* **TO DO**: Reproduce the whole listing below line for line, leaving out any picture.
========================================================================
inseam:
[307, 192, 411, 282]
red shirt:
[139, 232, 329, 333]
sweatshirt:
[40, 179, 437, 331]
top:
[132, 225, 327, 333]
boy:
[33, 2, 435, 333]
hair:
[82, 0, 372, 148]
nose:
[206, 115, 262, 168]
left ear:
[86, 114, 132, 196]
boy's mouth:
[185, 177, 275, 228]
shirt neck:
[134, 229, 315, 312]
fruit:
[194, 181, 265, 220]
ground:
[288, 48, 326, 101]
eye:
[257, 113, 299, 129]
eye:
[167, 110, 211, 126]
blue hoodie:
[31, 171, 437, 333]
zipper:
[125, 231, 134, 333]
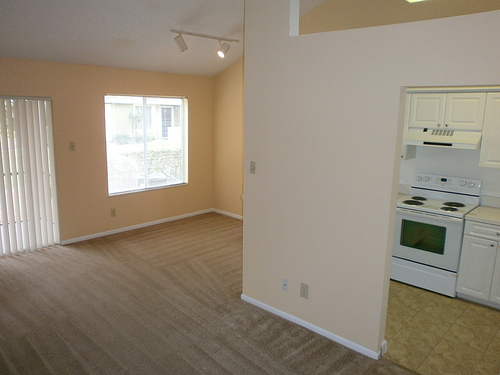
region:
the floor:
========================================================================
* **RESPONSE AREA**:
inseam:
[307, 192, 411, 282]
red shirt:
[139, 232, 329, 333]
sweatshirt:
[40, 179, 437, 331]
top:
[132, 225, 327, 333]
boy:
[33, 2, 435, 333]
hair:
[82, 0, 372, 148]
nose:
[206, 115, 262, 168]
left ear:
[86, 114, 132, 196]
boy's mouth:
[185, 177, 275, 228]
shirt neck:
[134, 229, 315, 312]
fruit:
[194, 181, 265, 220]
ground:
[288, 48, 326, 101]
eye:
[257, 113, 299, 129]
eye:
[167, 110, 211, 126]
blue hoodie:
[31, 171, 437, 333]
zipper:
[125, 231, 134, 333]
region:
the floor:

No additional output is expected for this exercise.